Kafka Connect

Starting Kafka Connect using TLS mutual authentication with an Amazon MSK Cluster

We will be starting Kafka Connect in distributed mode and utilizing TLS mutual authentication to connect to the Amazon MSK cluster.
Note: This lab does not deploy a connector on Kafka Connect. It merely shows how to configure and start Kafka Connect with TLS mutual authentication.

  • Go to the /tmp/kafka dir and edit the connect-distributed.properties file and edit the following properties.
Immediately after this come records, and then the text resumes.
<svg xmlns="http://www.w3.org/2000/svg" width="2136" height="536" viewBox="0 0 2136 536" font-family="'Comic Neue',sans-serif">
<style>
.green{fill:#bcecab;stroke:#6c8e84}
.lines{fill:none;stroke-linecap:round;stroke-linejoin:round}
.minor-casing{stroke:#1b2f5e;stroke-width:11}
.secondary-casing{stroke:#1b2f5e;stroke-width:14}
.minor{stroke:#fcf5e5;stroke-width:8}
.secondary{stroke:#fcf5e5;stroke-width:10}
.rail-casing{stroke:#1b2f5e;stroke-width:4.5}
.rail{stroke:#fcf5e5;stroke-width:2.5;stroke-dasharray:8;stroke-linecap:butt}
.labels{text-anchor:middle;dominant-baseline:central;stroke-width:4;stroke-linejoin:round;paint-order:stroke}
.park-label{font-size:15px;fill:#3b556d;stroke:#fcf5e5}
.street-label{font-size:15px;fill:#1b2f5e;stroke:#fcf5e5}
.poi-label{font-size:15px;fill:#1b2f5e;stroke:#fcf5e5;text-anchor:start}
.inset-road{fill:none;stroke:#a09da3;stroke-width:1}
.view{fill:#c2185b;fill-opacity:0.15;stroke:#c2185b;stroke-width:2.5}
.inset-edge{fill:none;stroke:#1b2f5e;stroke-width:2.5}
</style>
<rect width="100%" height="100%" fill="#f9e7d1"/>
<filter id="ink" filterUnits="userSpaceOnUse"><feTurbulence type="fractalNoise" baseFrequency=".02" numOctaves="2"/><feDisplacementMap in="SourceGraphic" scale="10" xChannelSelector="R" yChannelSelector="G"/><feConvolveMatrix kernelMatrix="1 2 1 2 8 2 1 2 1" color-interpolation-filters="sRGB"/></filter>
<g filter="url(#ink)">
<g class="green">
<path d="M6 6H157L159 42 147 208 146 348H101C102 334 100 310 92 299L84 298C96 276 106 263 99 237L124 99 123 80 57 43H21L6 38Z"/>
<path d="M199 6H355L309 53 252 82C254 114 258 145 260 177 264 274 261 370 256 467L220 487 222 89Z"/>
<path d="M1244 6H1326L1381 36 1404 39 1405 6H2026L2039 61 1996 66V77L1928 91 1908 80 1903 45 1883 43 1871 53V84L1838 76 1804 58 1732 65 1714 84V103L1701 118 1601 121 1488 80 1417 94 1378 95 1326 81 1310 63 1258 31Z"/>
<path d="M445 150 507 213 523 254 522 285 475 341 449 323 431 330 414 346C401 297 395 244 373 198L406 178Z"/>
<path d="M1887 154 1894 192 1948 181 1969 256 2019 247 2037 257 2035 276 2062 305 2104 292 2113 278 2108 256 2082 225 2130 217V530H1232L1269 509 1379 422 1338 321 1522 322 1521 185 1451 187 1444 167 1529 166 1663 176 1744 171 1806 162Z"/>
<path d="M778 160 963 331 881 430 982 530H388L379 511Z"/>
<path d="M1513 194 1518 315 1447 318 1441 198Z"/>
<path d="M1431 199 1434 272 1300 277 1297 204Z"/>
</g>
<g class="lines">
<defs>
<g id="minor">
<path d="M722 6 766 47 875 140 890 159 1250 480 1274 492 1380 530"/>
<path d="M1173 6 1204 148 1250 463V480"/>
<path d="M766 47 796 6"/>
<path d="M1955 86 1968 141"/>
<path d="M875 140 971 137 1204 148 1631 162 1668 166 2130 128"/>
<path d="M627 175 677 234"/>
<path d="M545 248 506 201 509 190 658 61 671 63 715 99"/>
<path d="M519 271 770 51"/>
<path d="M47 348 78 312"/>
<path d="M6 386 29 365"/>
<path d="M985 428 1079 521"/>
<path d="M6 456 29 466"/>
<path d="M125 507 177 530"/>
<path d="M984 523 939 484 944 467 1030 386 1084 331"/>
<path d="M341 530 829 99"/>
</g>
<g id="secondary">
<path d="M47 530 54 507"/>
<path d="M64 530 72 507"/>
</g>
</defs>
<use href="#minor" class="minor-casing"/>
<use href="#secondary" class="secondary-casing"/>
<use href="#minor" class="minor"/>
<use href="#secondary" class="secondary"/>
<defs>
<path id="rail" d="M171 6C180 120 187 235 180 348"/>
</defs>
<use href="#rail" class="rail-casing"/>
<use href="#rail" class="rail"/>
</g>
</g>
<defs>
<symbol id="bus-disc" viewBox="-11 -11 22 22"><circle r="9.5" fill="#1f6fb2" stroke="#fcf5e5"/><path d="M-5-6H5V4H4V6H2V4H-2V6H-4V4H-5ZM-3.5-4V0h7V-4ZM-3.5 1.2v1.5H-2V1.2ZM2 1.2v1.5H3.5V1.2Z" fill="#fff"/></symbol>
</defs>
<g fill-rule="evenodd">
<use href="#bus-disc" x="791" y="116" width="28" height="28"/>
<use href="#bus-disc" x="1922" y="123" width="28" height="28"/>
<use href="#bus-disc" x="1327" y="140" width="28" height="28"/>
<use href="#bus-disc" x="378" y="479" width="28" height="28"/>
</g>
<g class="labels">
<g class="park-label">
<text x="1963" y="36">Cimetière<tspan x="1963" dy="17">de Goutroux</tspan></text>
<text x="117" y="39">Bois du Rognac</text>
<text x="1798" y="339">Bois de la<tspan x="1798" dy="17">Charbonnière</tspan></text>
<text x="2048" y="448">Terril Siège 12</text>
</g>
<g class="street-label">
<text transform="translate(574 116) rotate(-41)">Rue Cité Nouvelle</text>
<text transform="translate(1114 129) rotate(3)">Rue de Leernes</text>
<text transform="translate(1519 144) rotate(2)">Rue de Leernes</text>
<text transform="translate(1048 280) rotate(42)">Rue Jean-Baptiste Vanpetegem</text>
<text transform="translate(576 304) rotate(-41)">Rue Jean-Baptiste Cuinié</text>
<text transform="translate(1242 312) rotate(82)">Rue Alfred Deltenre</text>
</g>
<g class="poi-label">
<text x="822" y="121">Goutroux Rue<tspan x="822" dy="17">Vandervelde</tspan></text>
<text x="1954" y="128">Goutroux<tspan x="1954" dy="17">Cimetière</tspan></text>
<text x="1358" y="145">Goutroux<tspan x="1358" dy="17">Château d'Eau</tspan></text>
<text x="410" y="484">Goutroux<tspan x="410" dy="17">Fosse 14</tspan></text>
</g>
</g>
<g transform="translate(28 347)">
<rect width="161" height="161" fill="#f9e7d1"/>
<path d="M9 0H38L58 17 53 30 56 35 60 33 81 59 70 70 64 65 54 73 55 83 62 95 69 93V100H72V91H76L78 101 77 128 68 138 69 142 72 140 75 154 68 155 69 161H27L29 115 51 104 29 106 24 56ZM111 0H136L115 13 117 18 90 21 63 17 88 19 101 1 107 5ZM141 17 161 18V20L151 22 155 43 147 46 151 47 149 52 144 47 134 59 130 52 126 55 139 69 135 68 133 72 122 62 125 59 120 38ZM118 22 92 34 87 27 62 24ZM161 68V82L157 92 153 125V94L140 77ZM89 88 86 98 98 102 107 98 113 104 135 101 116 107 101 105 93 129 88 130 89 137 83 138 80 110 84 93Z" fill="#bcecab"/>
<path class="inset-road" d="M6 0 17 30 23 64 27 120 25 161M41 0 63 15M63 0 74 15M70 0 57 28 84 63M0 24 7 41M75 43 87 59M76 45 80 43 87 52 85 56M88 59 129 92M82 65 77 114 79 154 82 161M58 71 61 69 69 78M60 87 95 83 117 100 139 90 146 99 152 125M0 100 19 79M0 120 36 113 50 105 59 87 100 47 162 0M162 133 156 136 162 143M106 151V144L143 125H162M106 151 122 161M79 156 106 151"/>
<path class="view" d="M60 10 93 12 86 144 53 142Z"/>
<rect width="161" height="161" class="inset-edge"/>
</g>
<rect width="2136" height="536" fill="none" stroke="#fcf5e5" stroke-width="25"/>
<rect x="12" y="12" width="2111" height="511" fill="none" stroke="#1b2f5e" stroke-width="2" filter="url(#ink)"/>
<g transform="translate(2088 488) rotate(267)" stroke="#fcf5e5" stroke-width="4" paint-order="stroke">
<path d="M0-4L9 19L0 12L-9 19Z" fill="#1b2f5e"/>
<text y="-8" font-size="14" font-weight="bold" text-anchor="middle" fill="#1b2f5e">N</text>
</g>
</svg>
    bootstrap.servers=<BootstrapBroker-String(TLS)>
    ssl.keystore.password=<password that you used for the keystore when running the authorization jar file>
    ssl.key.password=<password that you used for the keystore when running the authorization jar file>
    
  • Start the Kafka Connect service. It will use the ssl parameters from the /tmp/connect-distributed.properties file and connect to the Amazon MSK cluster using TLS mutual authentication.

    sudo systemctl start kafka-connect.service
    sudo systemctl status kafka-connect.service
    
    • This is the expected output from running these commands.


  • Make sure the Kafka Connect service started properly.

    cat /tmp/kafka/kafka-connect.log|grep Herder
    
    • You should see an output similar to this.
      Note: A Distributed herder coordinates with other workers to spread work across multiple processes. In the output you can see that the Herder started successfully and could connect to the Amazon MSK cluster using TLS mutual authentication and read the internal Kafka connect topics.